Survivor guilt often intertwines with post-traumatic stress disorder (PTSD), a condition that many of us inadvertently might be navigating due to the harrowing images and stories emerging from Israel as we hear the accounts of unfolding war. We cannot remove ourselves from the blatant antisemitism we’re witnessing around the world and on our own doorstep.

The trauma inflicted upon our people leaves an indelible mark, manifesting in a spectrum of symptoms: nightmares; flashbacks; sleep disturbances; appetite changes; anxiety; hyper vigilance; startled responses; agitation; aggression; depression; concentration and memory problems; and an overarching fear for the safety of our loved ones. Also common are feelings of helplessness and hopelessness and despair; and feelings of being out of control.

If you find yourself grappling with these symptoms, seeking help isn’t just a choice but a crucial step toward healing. Consulting a psychologist or speaking to your doctor can guide you in navigating the complex terrain of survivor guilt and PTSD. Take the time to talk to someone who can help you to unpack and normalise your feelings.

Finding stability within through self-care simply through eating, sleeping, exercise, reading, and relaxation helps us to find strength.

Amid the turmoil and emotional conflict, it’s essential to acknowledge the unique context in South Africa.

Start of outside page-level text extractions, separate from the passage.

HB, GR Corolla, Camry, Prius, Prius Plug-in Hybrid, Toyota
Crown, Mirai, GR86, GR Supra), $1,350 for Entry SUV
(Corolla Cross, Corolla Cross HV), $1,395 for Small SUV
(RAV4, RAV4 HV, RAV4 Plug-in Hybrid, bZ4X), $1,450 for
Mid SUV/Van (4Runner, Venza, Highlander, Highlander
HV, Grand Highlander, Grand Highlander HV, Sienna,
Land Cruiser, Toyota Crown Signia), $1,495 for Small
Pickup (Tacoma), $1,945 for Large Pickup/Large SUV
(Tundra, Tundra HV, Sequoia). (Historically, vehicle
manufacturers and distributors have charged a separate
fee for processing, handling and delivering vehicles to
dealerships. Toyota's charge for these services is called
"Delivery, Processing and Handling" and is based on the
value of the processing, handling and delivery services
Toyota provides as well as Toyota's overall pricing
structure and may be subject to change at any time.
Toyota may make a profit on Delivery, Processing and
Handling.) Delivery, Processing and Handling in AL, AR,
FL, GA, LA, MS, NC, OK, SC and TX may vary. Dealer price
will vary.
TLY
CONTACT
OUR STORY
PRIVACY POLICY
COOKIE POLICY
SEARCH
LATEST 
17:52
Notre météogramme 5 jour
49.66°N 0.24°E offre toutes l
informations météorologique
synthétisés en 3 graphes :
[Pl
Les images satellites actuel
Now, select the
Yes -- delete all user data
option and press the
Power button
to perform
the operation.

As we approach the summer break, it becomes crucial to grant ourselves permission to find joy amid the chaos.

Enjoying ourselves when we feel so connected to the suffering may feel wrong, but it doesn’t mean that it is. It’s our time for rejuvenation and connecting with our loved ones, allowing us an opportunity to value our families and the life that we have away from the Israel conflict.

This time gives us an opportunity to contemplate and gain perspective on the blessings we have individually. It’s a recognition that life, even in the face of war and the ongoing trauma, goes on. We may feel guilt, but we can use it as a motivator to act and do something to help the war effort from afar. We’re capable of holding moments of peace within us.

In our pursuit of solace, we must hold onto the profound truth embedded in the phrase, “Am Yisrael Chai” (The people of Israel live). It’s a declaration that life endures, even in the face of adversity. As we embark on our summer vacation, let’s honour the resilience of our people, find strength in unity, and remember that life is for the living. We’re a nation of survivors.

In a people that values life, we navigate the delicate balance of acknowledging the pain in our hearts while allowing ourselves the space to breathe, to celebrate, and to find solace, healing, and connection under the warm embrace of the South African sun.

  • Dr Robyn Rosin Sack is a counselling psychologist in Johannesburg.